Start of Information shown

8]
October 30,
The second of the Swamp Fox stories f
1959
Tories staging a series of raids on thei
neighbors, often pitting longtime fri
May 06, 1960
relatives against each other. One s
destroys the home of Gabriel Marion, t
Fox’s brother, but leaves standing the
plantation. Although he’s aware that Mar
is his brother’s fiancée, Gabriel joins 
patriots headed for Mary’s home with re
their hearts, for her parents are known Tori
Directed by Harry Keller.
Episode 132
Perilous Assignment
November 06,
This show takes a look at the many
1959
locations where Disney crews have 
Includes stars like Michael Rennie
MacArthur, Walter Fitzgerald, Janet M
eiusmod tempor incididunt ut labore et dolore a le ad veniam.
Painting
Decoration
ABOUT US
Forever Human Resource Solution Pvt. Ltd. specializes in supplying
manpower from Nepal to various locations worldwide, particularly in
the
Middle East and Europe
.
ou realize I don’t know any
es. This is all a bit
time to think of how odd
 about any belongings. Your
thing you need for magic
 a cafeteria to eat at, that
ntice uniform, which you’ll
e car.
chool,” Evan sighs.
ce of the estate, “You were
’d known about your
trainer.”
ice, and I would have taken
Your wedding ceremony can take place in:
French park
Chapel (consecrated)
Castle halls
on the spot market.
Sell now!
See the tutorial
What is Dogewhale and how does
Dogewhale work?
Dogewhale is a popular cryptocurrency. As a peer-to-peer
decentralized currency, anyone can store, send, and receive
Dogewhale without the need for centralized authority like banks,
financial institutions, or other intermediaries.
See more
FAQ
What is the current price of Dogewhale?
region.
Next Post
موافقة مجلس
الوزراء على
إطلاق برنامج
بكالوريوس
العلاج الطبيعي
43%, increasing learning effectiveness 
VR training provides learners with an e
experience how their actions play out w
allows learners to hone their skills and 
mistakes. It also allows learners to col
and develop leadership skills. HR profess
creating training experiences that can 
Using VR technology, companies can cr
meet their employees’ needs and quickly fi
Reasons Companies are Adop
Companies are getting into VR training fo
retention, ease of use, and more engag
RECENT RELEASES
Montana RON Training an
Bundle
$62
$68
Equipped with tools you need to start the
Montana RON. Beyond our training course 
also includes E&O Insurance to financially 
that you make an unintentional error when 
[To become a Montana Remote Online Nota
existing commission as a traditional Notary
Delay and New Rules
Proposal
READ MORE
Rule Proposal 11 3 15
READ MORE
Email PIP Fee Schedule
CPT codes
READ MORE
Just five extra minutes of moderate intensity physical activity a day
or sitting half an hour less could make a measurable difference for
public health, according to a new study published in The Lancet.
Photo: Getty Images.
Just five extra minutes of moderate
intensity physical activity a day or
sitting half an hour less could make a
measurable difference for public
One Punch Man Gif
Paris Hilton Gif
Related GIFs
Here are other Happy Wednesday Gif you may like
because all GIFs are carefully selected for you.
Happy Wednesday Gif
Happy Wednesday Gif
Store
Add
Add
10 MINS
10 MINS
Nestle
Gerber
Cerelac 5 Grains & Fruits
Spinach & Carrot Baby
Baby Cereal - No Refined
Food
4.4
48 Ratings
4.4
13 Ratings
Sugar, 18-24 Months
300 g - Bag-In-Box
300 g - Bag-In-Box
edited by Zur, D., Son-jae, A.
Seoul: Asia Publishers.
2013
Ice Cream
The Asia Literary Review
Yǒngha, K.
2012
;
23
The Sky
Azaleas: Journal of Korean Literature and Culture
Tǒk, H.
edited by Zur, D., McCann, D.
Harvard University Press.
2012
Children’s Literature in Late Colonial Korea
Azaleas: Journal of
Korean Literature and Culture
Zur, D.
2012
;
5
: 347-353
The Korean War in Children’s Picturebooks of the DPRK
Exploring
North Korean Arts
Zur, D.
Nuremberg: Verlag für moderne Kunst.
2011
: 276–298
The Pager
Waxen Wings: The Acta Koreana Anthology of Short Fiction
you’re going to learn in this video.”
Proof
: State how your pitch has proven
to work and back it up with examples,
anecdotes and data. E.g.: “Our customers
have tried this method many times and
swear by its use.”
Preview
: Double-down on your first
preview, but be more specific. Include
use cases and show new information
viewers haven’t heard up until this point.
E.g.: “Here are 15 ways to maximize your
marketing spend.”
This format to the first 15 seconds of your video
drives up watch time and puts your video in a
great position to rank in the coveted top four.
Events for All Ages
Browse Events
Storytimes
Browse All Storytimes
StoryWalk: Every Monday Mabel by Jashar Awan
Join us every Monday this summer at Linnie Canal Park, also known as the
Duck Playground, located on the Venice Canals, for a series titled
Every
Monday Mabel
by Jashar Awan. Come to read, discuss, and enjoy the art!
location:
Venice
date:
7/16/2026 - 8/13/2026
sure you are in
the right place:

End of Information shown

Request
Give back the records above exactly, limited to the lines between the one holding "Middle East and Europe" and the one holding "Reasons Companies are Adop", inclusive.

Solution for this task
Middle East and Europe
.
ou realize I don’t know any
es. This is all a bit
time to think of how odd
 about any belongings. Your
thing you need for magic
 a cafeteria to eat at, that
ntice uniform, which you’ll
e car.
chool,” Evan sighs.
ce of the estate, “You were
’d known about your
trainer.”
ice, and I would have taken
Your wedding ceremony can take place in:
French park
Chapel (consecrated)
Castle halls
on the spot market.
Sell now!
See the tutorial
What is Dogewhale and how does
Dogewhale work?
Dogewhale is a popular cryptocurrency. As a peer-to-peer
decentralized currency, anyone can store, send, and receive
Dogewhale without the need for centralized authority like banks,
financial institutions, or other intermediaries.
See more
FAQ
What is the current price of Dogewhale?
region.
Next Post
موافقة مجلس
الوزراء على
إطلاق برنامج
بكالوريوس
العلاج الطبيعي
43%, increasing learning effectiveness 
VR training provides learners with an e
experience how their actions play out w
allows learners to hone their skills and 
mistakes. It also allows learners to col
and develop leadership skills. HR profess
creating training experiences that can 
Using VR technology, companies can cr
meet their employees’ needs and quickly fi
Reasons Companies are Adop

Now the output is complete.